The inarguable evidence from Not for Service is that the standard of mental health care has declined steadily, disgracefully during a decade of unprecedented economic growth. Instinctively, state and federal ministers blame each other.
Abbott, who can brag of an increase in funding during his tenure, essentially pleaded impotence after the launch, arguing that unless the states agreed to cede their powers to the commonwealth there wasn't much more the federal Government could do.
This is unwashed cant. As numerous frustrated mental health administrators have noted, where there's a will - national security, bird flu, skills shortages, to name a few recent issues - rival governments conspire to bury their differences and co-operate for the national good.
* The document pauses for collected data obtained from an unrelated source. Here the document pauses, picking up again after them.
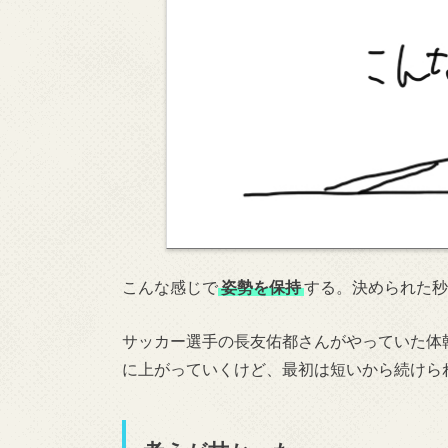
こんな感じで
姿勢を保持
する。決められた秒
サッカー選手の長友佑都さんがやっていた体
に上がっていくけど、最初は短いから続けら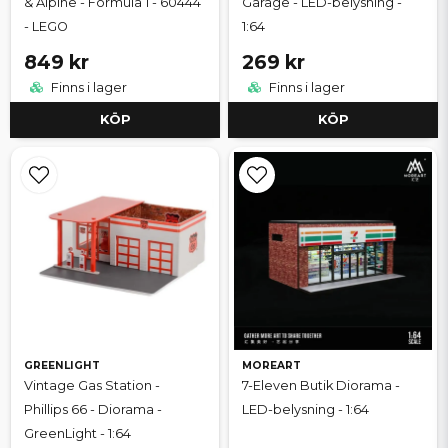
& Alpine - Formula 1 - 60444
Garage - LED-belysning -
- LEGO
1:64
849 kr
269 kr
Finns i lager
Finns i lager
KÖP
KÖP
GREENLIGHT
MOREART
Vintage Gas Station -
7-Eleven Butik Diorama -
Phillips 66 - Diorama -
LED-belysning - 1:64
GreenLight - 1:64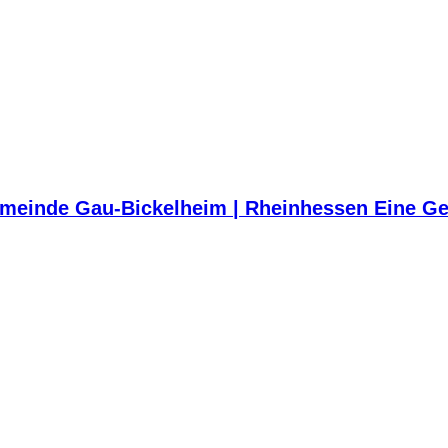
meinde Gau-Bickelheim | Rheinhessen Eine Ge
Until now the political cost of ignoring mental health sufferers and their families has been negligible. That may be about to change. Not for Service is simply too convincing, alarming and important to ignore.
Certainly Australia's most influential broadcaster, Alan Jones, has the sniff of blood in his nostrils. Last week, in an astonishingly aggressive radio interview with Abbott, Jones ripped into the Health Minister for refusing to adequately fund an internet site for depression sufferers.
"You're fiddling and arguing over a couple of hundred thousand dollars," Jones thundered. "I wish the same kind of scrutiny applied to the hundreds and hundreds and hundreds and hundreds of millions of dollars, Tony, that goes everywhere else. I think it's an absolute disgrace ... there is more to life, Tony, than industrial relations legislation." Abbott was reduced to babbling in his vain attempts to get a word in.
This week, Jones gave the Not for Service launch a comprehensive airing, interviewing Wilson and delivering another fearsome spray to the commonwealth.
"As I have said brutally to a federal minister not long ago when I was fighting for money for some of these people: why don't you just go out and shoot them because you're obviously not interested in caring for them? There are no homes for them, no hospital beds for them, no nurses for them ... How much longer is this indignity and obscenity going to continue?" Jones said.
Jones, of course, is John Howard's broadcaster of choice. By week's end, the PM was making noises about sitting down with the states to tackle the crisis. Wilson's second coming may amount to something yet.